La actriz francesa, a la que recordamos por sus románticos papeles en “Amelie” o “Largo domingo de noviazgo”, devuelve a la vida a una mujer que fue capaz de casi todo por conseguir su sueño y que llegó a afirmar que “durante mi infancia sólo ansié ser amada y todos los días pensaba en cómo quitarme la vida, aunque, en el fondo, ya estaba muerta”.
La película, basada en la biografía escrita por Edmonde Charles-Roux “L’irregulier”, se centra en los años de aprendizaje de la gran diseñadora de moda y demuestra cómo una joven de una familia muy modesta, autodidáctica pero dotada de una personalidad excepcional, llega a ser un símbolo de éxito y libertad, creando la imagen de la mujer moderna después de haberlo sido ella misma.
Huérfana de madre y abandonada por su padre, Gabrielle Bonheur (nombre real de Coco Chanel) aprendió el oficio de costurera en el orfanato regentado por sus tías. Sin embargo, su genialidad le impedía conformarse con ser una “simple modistilla”, ella soñaba con ser una renombrada modista de París, y estaba dispuesta a casi todo porque su fantasía infantil se hiciera realidad…
Por eso, no dudó en trasladarse a París con su gran personalidad y su belleza sensual como único equipaje para trabajar como cantante de Cabaret y conseguir abrir su primera maison de moda gracias al dinero de sus acaudalados amantes. Su carácter libertario le llevó a romper con la tendencia estricta y rococó que imperaba en la época.

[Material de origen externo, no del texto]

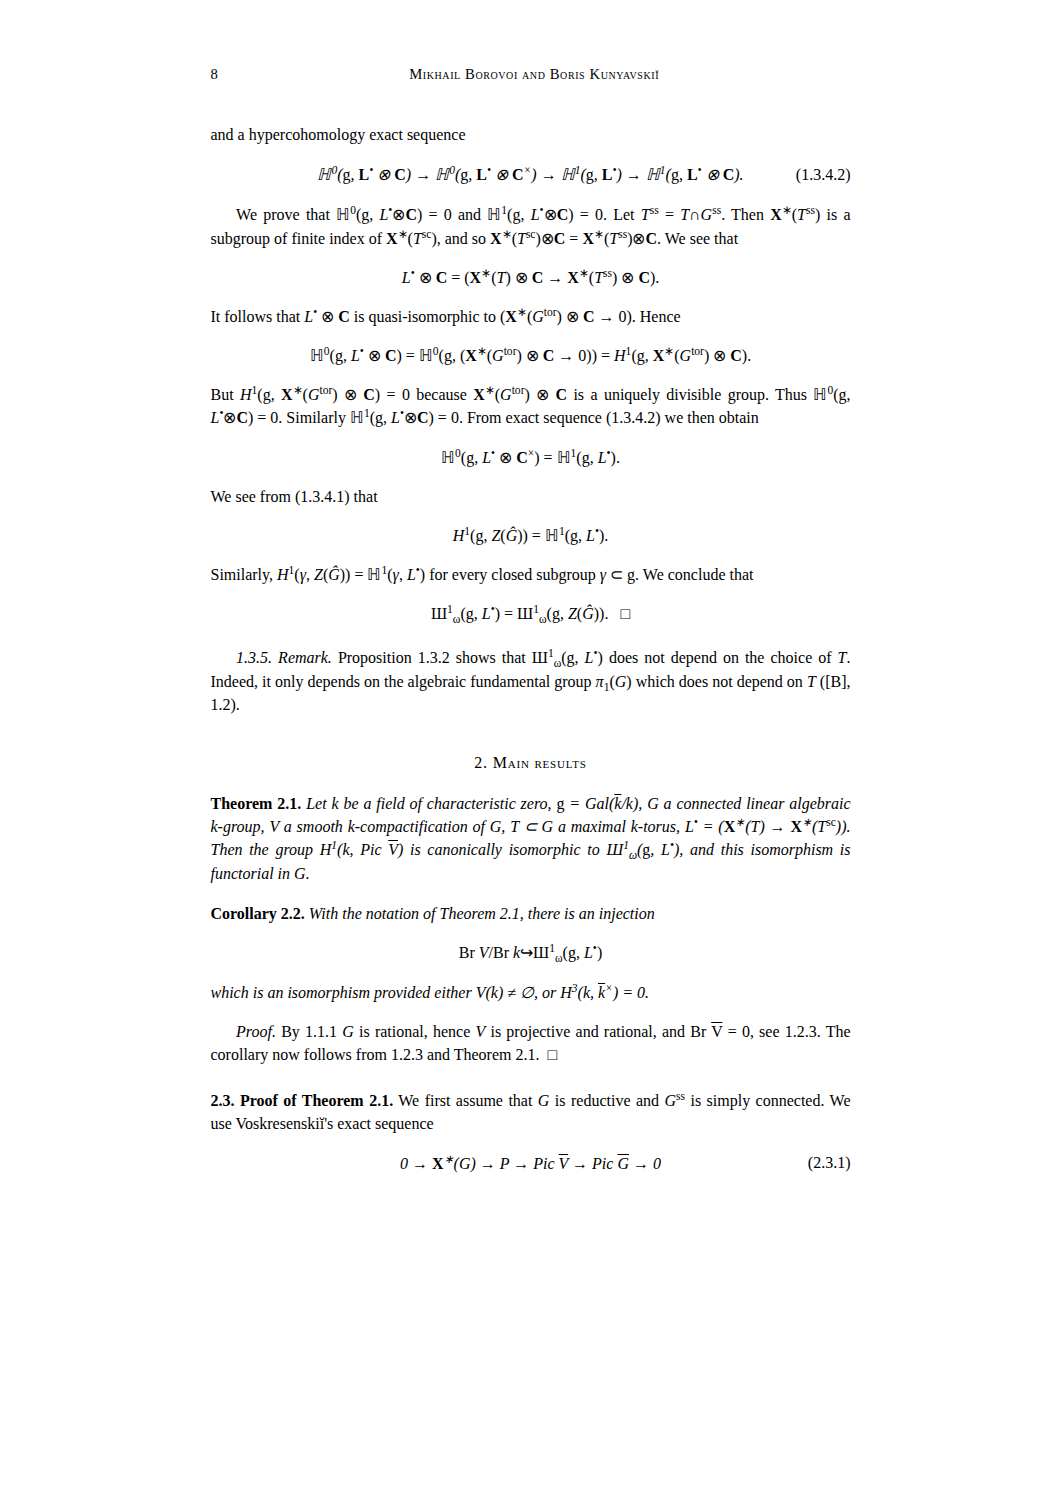8 Mikhail Borovoi and Boris Kunyavskiĭ
and a hypercohomology exact sequence
ℍ0(g, L• ⊗ C) → ℍ0(g, L• ⊗ C×) → ℍ1(g, L•) → ℍ1(g, L• ⊗ C). (1.3.4.2)
We prove that ℍ0(g, L•⊗C) = 0 and ℍ1(g, L•⊗C) = 0. Let Tss = T∩Gss. Then X∗(Tss) is a subgroup of finite index of X∗(Tsc), and so X∗(Tsc)⊗C = X∗(Tss)⊗C. We see that
L• ⊗ C = (X∗(T) ⊗ C → X∗(Tss) ⊗ C).
It follows that L• ⊗ C is quasi-isomorphic to (X∗(Gtor) ⊗ C → 0). Hence
ℍ0(g, L• ⊗ C) = ℍ0(g, (X∗(Gtor) ⊗ C → 0)) = H1(g, X∗(Gtor) ⊗ C).
But H1(g, X∗(Gtor) ⊗ C) = 0 because X∗(Gtor) ⊗ C is a uniquely divisible group. Thus ℍ0(g, L•⊗C) = 0. Similarly ℍ1(g, L•⊗C) = 0. From exact sequence (1.3.4.2) we then obtain
ℍ0(g, L• ⊗ C×) = ℍ1(g, L•).
We see from (1.3.4.1) that
H1(g, Z(Ĝ)) = ℍ1(g, L•).
Similarly, H1(γ, Z(Ĝ)) = ℍ1(γ, L•) for every closed subgroup γ ⊂ g. We conclude that
Ш1ω(g, L•) = Ш1ω(g, Z(Ĝ)). □
1.3.5. Remark. Proposition 1.3.2 shows that Ш1ω(g, L•) does not depend on the choice of T. Indeed, it only depends on the algebraic fundamental group π1(G) which does not depend on T ([B], 1.2).
2. Main results
Theorem 2.1. Let k be a field of characteristic zero, g = Gal(k/k), G a connected linear algebraic k-group, V a smooth k-compactification of G, T ⊂ G a maximal k-torus, L• = (X∗(T) → X∗(Tsc)). Then the group H1(k, Pic V) is canonically isomorphic to Ш1ω(g, L•), and this isomorphism is functorial in G.
Corollary 2.2. With the notation of Theorem 2.1, there is an injection
Br V/Br k↪Ш1ω(g, L•)
which is an isomorphism provided either V(k) ≠ ∅, or H3(k, k×) = 0.
Proof. By 1.1.1 G is rational, hence V is projective and rational, and Br V = 0, see 1.2.3. The corollary now follows from 1.2.3 and Theorem 2.1. □
2.3. Proof of Theorem 2.1. We first assume that G is reductive and Gss is simply connected. We use Voskresenskiĭ's exact sequence
0 → X∗(G) → P → Pic V → Pic G → 0 (2.3.1)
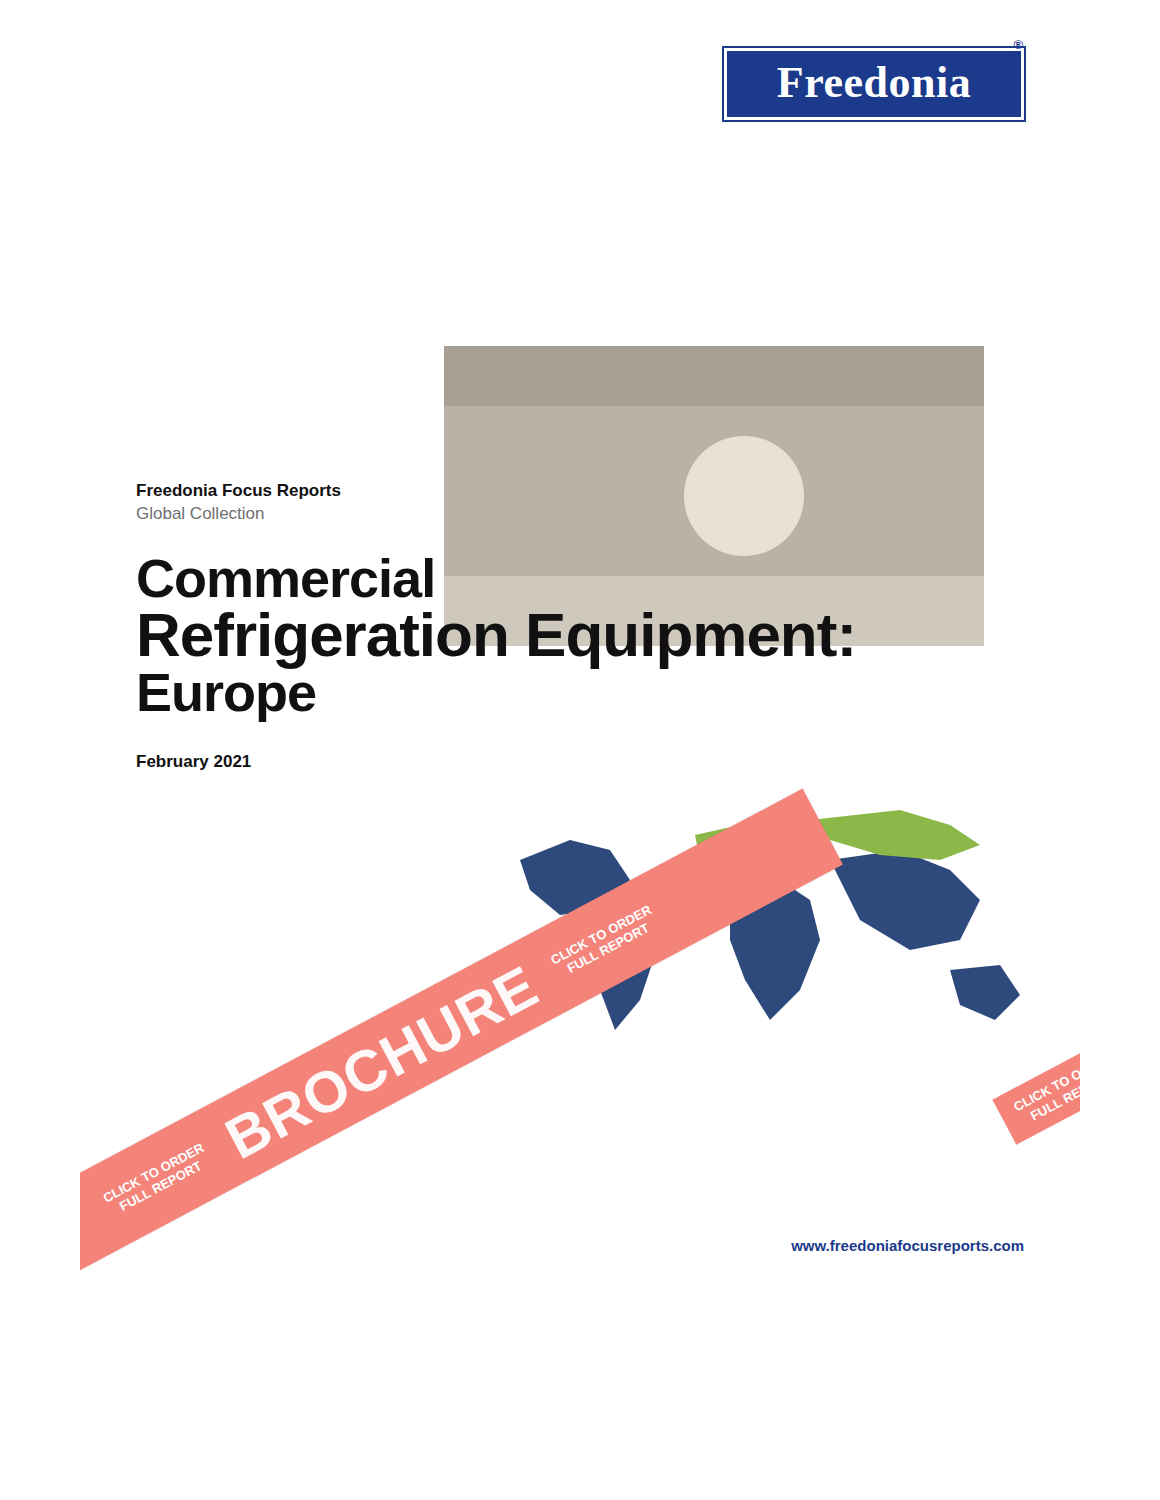®
Freedonia
Freedonia Focus Reports Global Collection
Commercial Refrigeration Equipment: Europe
February 2021
www.freedoniafocusreports.com
Click to order Full report
BROCHURE
Click to order Full report
Click to order Full report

Y su visión moderna de la mujer la encumbró como la gran dama de la moda que fue y cuyo legado, casi 40 años después de su muerte, mantiene viva una de las firmas más relevantes del mundo, Chanel.
La película, que se ha rodado en francés entre París y la Normandía, cuenta con la ayuda del propio Karl Lagerfeld y de la Maison Chanel, que ha dado acceso a la directora Anne Fontaine a los archivos y colecciones de la firma.